- [GIVEN ENTRIES]
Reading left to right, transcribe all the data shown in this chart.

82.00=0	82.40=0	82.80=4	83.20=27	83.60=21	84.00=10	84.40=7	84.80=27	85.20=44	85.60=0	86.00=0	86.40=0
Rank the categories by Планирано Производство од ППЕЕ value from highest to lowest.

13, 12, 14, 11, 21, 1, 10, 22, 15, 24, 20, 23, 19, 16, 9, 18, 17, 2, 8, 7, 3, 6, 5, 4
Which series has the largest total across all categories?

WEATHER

---

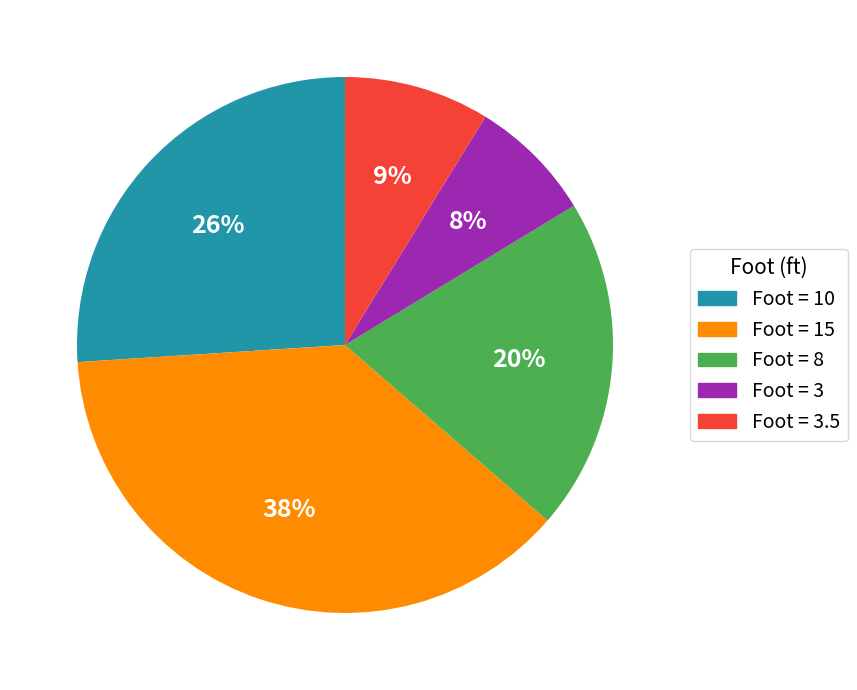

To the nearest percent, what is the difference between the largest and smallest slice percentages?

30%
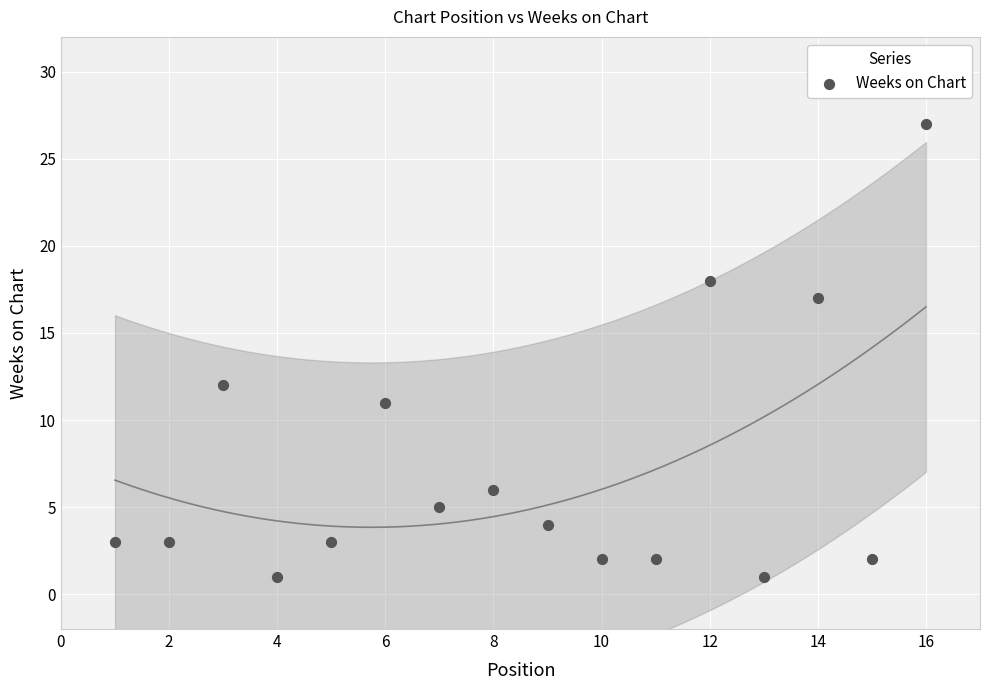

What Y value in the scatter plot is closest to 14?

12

- [EXERCISE DETAILS]
Print the lines of the material exactly, starting at the line that contains "7, 3, 6, 5, 4" and ending at the line that contains "Which series has".

- [RESPONSE AREA]
13, 12, 14, 11, 21, 1, 10, 22, 15, 24, 20, 23, 19, 16, 9, 18, 17, 2, 8, 7, 3, 6, 5, 4
Which series has the largest total across all categories?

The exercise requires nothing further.